Oh, it wouldn't be exaggerating the matter to say that I've disagreed with Popjustice quite a bit recently (i.e. "Don't Play Nice" > "Wake Me Up", the Goldfrapp album isn't all that, and the Kaiser Chiefs, REALLY NOW!), but for all of you who snickered when he said that this track from their forthcoming album, pencilled in as the third single, was a Xenomania classic, commence eating your words NOW, because liking, or at least grudgingly respecting Texas is now mandatory, or will be soon. If "Summer Son" had had the guiding hand of Brian Higgins to take it exactly where you wanted it to go, basically. Sharleen Spiteri is actually rubbish at conveying desire or recklessness or passion, but she's pretty good at doing resignedly helpless, and when the song's called "Can't Resist", that's what it's all about.

I love the chorus's repetitious verbosity. I love the breakdown in the middle where some comparatively less treated guitars provide a ghostly backdrop for the narrative's tender-trapped lament. I like the chorus which is nimble without the slightly ill-fitting attempts to "break free" that Texas tried on still-quite-good single "Getaway".

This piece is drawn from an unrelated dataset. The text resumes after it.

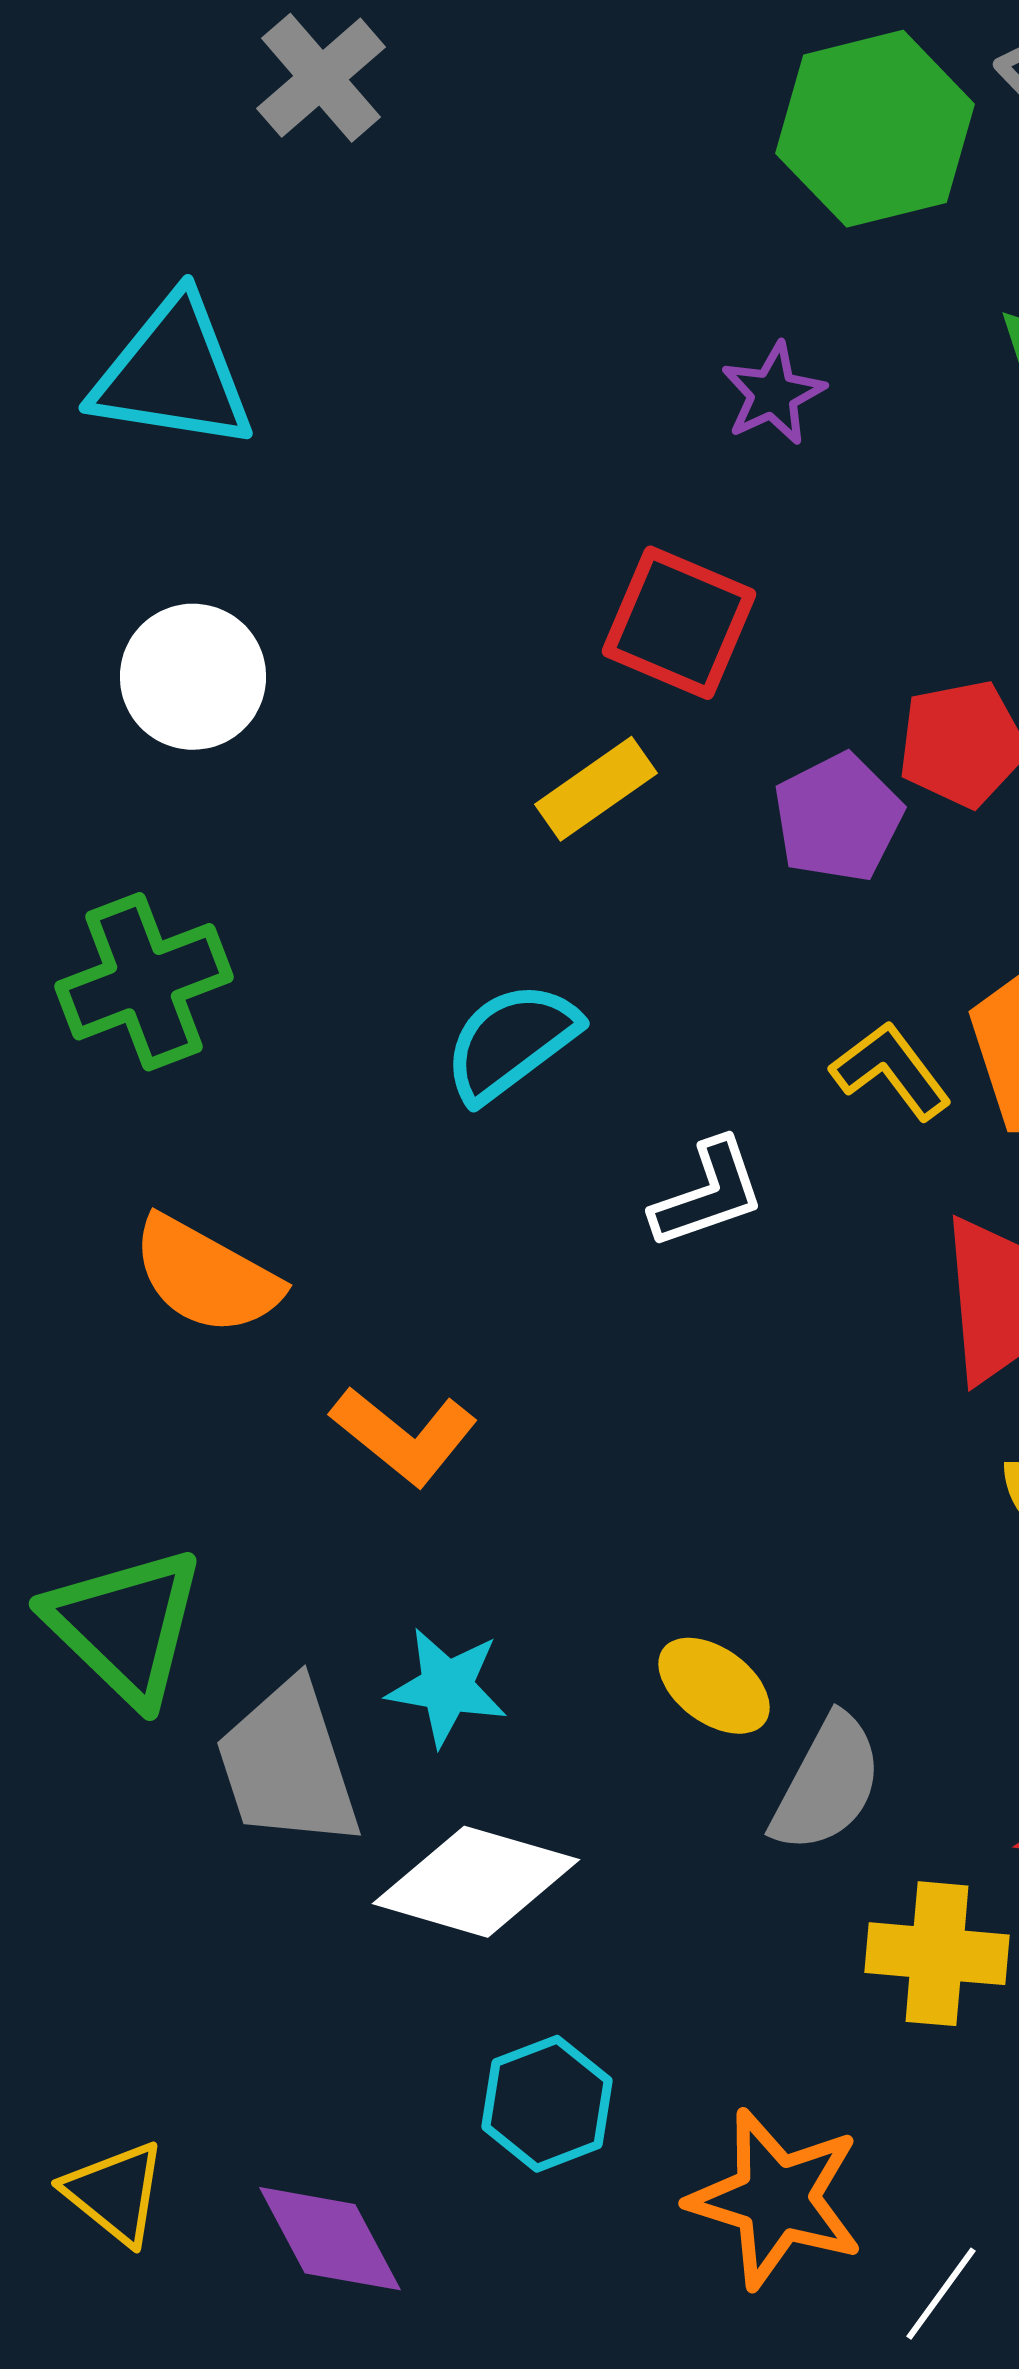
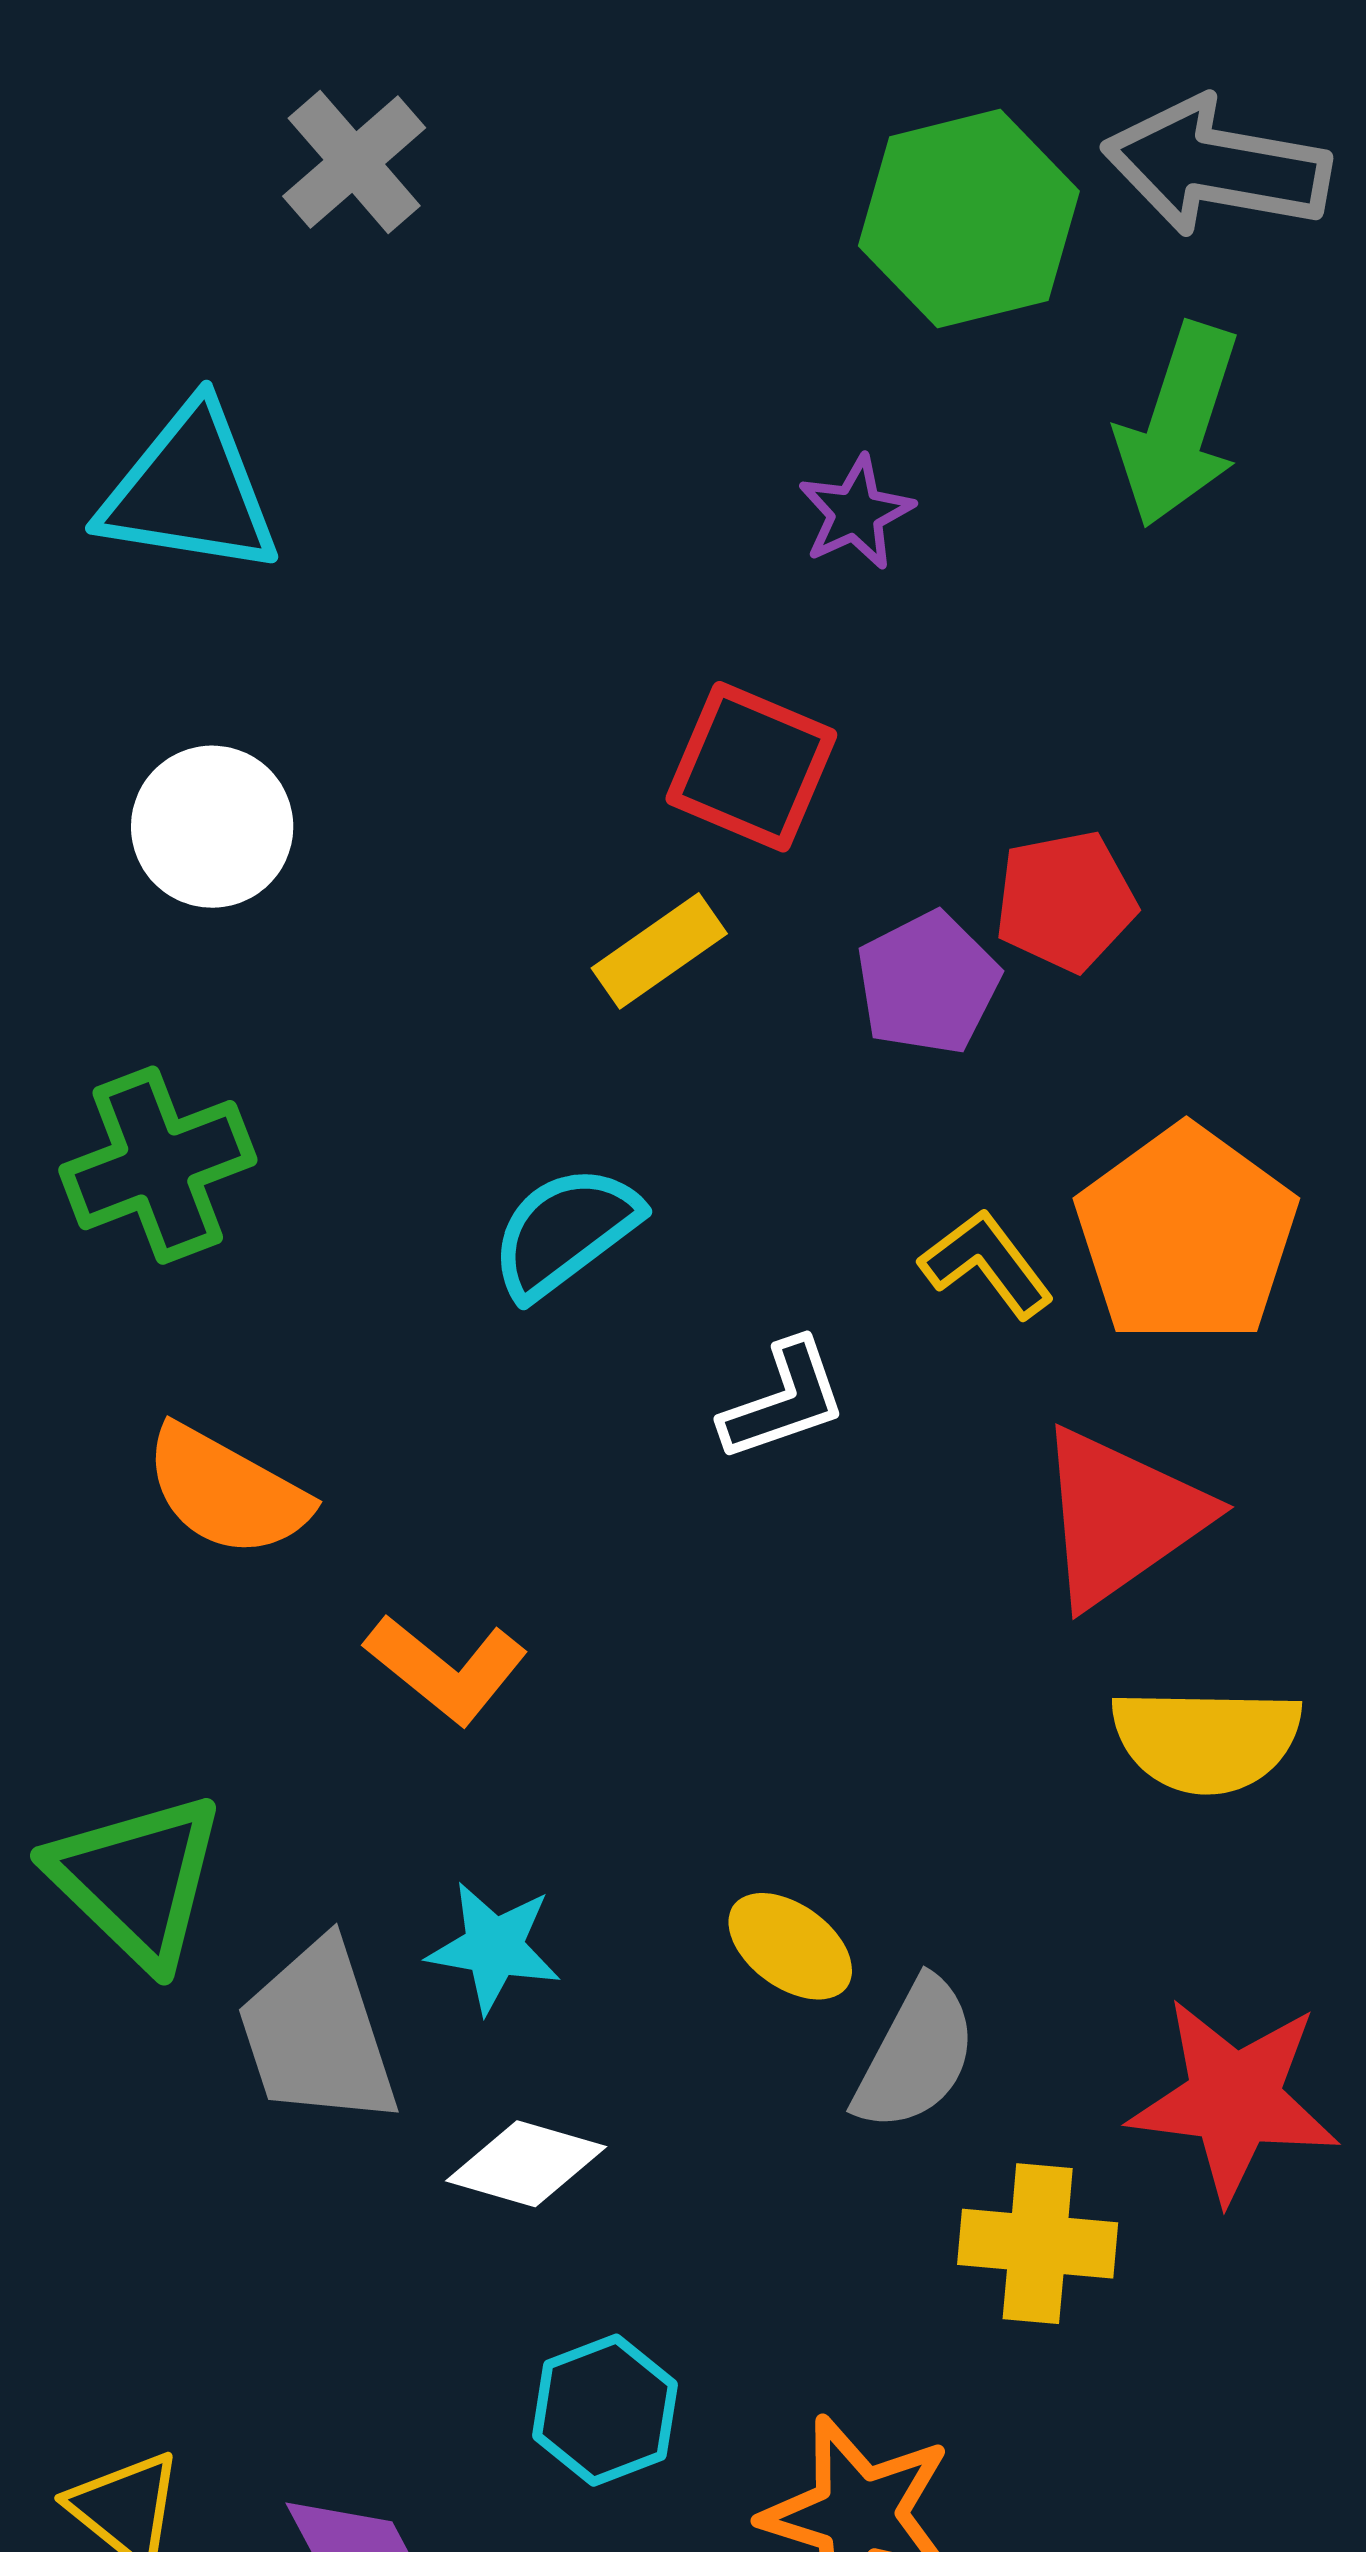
white diamond: (476, 1882) -> (526, 2164), size x0.7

T & F vs Moltosugo featuring Moony - De Fact

Well, it's just gone into spring here, so I'm finally properly in the mood for this. Moony, you'd of course remember from DB Boulevarde's "Point of View" and her own minor classic "Dove", and every sound out of her mouth basically is pure Venetian disco heaven emanating from the down-top of a car down the coast. I mean, in essence, it doesn't matter that lyrically, it's half rubbish about a DJ who can spin all night, and half generic love, her voice soars over both incongruous halves with most of the same effect, bringing a sun-kissed romanticism that is often left out of this kind of thing. In essence, if it sounds like love when she sings about the coolest track, why not stuff that into the mix too?

Sonically, this is a bit fantastic, too, the purest kind of ear confection - crisp, danceable beats, nothing jarring or squalling to kill the feelgood and that voice, I've gone on about it before, though never on a blog, but the way she holds those notes with this amazing degree of warmth - it's a magic thing. I just wish she'd get more regularly fantastic material to do it on - surely this woman will make the next great disco single, maybe the last.